EVFTA to boost export growth by 5%


Vietnam, one of the region’s fastest-growing economies backed by robust export and foreign investment inflows, is forecast to enjoy an annual average export growth ranging from 5 to 8% between 2019 and 2023.

The signing of both EVFTA and EVIPA will enable Vietnam to deepen its economic integration and speed up administrative reforms.

This forecast was made by the Vietnamese Ministry of Planning and Investment in a newly-released report that reviews the potential impacts of the EU – Vietnam Free Trade Agreement (EVFTA) and EU – Vietnam Investment Protection Agreement (EVIPA) which both sides inked in Hanoi on 30 June.

Vietnam Economic Times cited the report as saying that if domestic firms are fully aware of how best to utilize tariffs, non-tariff incentives, and favourable conditions in both politics and economy to increase their exports to EU markets, the country’s total export turnover could rise by 5.21 to 8.17% between 2019 and 2023, 11.12 to 15.27% in the 2024-28 period, and 17.98 to 21.95% from 2029 to 2033, the report indicates.

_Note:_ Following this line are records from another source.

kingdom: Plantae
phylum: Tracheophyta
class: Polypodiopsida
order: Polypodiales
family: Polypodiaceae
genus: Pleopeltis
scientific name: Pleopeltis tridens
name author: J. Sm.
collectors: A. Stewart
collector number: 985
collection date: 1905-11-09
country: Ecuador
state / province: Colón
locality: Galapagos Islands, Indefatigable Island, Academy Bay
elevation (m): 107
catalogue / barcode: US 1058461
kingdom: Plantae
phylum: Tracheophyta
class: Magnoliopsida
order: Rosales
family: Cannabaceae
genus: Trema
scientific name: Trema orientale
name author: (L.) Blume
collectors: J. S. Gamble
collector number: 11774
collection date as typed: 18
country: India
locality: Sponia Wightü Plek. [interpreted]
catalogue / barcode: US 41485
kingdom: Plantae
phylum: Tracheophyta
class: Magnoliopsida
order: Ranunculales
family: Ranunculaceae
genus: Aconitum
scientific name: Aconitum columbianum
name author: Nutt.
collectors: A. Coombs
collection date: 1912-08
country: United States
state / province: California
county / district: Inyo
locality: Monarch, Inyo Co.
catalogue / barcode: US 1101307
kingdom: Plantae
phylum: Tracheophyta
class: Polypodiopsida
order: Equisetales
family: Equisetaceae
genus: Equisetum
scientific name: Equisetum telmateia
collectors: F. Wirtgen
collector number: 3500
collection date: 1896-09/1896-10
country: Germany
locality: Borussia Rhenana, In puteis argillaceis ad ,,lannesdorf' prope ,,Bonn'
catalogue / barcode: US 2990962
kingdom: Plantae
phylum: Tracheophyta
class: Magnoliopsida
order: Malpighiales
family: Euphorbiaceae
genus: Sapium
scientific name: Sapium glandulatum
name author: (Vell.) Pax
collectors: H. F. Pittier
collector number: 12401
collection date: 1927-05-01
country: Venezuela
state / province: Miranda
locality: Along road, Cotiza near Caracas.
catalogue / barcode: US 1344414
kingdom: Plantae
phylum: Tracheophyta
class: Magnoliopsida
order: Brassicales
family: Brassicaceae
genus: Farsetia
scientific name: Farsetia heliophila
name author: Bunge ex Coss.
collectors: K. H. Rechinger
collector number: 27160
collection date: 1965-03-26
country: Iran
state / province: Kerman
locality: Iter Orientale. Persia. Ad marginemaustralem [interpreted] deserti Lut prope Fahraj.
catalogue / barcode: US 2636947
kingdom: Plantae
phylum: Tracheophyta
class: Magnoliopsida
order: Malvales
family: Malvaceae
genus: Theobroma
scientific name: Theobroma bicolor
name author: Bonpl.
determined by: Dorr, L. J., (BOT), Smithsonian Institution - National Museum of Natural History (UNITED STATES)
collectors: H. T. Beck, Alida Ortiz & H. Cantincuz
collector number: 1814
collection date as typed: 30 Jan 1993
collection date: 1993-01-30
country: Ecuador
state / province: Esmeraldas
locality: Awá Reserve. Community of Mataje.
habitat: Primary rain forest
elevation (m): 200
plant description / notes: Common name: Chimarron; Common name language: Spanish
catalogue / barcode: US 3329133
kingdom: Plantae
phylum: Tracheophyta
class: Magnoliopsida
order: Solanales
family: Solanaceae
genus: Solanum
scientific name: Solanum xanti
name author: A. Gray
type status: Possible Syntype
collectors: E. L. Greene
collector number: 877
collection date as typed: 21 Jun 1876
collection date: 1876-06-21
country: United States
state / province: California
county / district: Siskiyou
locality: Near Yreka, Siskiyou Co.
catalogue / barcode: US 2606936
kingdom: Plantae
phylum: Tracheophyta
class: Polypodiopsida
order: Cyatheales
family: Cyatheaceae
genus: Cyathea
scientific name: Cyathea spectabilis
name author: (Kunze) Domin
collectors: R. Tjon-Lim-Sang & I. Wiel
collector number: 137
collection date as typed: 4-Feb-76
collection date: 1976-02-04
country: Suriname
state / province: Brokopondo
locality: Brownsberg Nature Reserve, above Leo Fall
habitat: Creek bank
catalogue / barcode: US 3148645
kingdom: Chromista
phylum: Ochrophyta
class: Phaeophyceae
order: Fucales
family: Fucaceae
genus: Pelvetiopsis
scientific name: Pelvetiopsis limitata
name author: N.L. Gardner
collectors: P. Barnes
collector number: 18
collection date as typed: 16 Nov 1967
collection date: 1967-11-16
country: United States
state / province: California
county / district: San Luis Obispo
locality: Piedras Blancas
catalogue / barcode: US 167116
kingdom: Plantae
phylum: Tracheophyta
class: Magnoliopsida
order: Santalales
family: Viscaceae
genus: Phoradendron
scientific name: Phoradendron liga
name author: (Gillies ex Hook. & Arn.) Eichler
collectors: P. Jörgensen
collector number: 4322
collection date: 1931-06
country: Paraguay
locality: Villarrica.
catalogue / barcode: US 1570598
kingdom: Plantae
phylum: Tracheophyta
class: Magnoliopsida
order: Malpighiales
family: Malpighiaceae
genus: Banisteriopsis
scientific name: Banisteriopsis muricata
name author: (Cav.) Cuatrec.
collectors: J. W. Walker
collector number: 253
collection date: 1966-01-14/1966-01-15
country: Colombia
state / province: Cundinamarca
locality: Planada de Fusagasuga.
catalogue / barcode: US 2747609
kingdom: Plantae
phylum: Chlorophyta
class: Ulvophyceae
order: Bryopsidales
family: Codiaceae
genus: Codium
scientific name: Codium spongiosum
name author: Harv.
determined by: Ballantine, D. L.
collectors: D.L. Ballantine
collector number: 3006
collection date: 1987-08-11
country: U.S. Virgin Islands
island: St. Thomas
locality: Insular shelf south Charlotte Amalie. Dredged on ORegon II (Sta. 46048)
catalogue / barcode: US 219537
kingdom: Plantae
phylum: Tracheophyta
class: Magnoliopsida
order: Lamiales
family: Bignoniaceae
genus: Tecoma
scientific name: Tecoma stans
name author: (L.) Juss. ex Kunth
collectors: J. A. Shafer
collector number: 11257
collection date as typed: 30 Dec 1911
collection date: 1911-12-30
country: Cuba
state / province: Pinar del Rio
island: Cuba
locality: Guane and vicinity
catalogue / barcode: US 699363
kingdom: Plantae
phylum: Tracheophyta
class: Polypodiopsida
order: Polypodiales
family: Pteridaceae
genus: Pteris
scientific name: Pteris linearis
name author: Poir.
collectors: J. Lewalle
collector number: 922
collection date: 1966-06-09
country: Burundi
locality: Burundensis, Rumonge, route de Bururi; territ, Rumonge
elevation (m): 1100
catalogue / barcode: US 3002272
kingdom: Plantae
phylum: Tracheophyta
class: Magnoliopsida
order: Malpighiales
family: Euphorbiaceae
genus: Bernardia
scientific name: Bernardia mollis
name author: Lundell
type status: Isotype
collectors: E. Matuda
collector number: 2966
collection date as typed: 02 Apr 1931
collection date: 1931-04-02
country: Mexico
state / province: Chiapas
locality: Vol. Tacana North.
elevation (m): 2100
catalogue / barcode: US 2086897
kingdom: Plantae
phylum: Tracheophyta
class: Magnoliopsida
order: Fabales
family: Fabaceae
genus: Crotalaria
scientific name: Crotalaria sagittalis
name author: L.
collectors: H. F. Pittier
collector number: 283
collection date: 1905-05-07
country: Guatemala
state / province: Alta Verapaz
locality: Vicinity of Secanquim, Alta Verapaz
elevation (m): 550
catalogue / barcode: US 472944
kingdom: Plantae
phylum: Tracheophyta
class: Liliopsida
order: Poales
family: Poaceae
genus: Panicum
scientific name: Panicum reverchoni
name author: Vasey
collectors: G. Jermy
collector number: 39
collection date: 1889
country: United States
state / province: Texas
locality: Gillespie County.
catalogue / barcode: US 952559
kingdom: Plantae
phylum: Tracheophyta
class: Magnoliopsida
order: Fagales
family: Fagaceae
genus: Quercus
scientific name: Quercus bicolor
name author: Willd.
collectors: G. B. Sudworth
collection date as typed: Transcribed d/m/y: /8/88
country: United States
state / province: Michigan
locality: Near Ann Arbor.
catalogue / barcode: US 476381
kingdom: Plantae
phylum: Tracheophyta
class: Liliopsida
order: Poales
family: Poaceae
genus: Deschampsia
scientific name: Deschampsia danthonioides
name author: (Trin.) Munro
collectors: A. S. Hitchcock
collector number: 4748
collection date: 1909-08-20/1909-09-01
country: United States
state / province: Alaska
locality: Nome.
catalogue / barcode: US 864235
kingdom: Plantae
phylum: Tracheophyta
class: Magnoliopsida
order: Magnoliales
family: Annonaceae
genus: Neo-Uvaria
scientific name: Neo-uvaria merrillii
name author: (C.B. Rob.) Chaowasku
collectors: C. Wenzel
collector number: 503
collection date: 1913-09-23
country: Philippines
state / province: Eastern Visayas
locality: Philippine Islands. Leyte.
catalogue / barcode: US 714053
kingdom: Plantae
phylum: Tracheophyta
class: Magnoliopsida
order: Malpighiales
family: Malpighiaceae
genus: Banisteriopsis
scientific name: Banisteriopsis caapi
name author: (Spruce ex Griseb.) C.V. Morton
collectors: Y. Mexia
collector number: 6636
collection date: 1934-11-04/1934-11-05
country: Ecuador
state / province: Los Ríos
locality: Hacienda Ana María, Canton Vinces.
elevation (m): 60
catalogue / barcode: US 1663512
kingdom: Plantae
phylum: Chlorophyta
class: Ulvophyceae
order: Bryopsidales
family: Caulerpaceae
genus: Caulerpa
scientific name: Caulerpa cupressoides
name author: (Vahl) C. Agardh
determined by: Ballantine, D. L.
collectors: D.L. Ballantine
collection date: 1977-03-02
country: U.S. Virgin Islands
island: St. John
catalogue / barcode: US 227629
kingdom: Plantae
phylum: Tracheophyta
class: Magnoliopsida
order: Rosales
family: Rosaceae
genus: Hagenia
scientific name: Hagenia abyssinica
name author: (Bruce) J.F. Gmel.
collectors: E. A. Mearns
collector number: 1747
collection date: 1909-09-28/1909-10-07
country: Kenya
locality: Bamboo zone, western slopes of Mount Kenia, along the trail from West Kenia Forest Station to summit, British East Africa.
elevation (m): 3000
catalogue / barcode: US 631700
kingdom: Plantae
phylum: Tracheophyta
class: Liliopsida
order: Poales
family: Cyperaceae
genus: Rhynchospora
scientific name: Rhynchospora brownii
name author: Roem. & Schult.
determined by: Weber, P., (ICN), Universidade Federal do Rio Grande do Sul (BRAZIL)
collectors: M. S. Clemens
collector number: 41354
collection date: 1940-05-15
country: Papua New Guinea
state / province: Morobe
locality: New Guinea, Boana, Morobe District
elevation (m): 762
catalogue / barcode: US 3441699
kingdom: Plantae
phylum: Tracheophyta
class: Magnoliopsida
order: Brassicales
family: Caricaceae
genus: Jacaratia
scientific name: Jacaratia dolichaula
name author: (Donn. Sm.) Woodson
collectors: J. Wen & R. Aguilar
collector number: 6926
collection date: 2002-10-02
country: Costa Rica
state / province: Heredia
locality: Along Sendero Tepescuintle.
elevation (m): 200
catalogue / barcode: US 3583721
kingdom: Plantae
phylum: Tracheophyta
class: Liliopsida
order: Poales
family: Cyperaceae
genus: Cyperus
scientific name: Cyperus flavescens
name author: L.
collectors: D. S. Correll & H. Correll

The ministry said that the export growth would be driven by local firms shifting to enjoy the higher benefits from the EVFTA in comparison with other trade deals as their export capacity remains limited.

Farm produce, manufacturing and processed categories, and apparel and footwear products in particular would top the list of beneficiaries of the EU’s tariff cuts as they are predicted to record impressive growth over the future.

Other beneficial industries include transport, finance and insurance, and other services.

In a medium and long – term approach, foreign direct investment inflows into the country would help boost exports to the trading bloc, largely due to tariff cuts and the elimination of non-tariff barriers.

Meanwhile, means of transport, machinery, telephones and components, processed food items, and drinks are poised to top the list of EU exports to Vietnam.

Nguyen Chi Dung, Minister of Planning and Investment, said the signing of both EVFTA and EVIPA will enable the country to deepen its economic integration and speed up administrative reforms relating to business climate, intellectual property, public procurement, and labor use.

The EVIPA is expected to help woo additional high-quality investment projects from EU enterprises. Given this, the Government has been reviewing adjustments and supplements to current laws on investment, enterprises, land management, environmental protection, and labor use.

Furthermore, legal and institutional systems would be perfected to lure additional investments from the private sector in infrastructure and public services, thus paving the way to furthering overall development.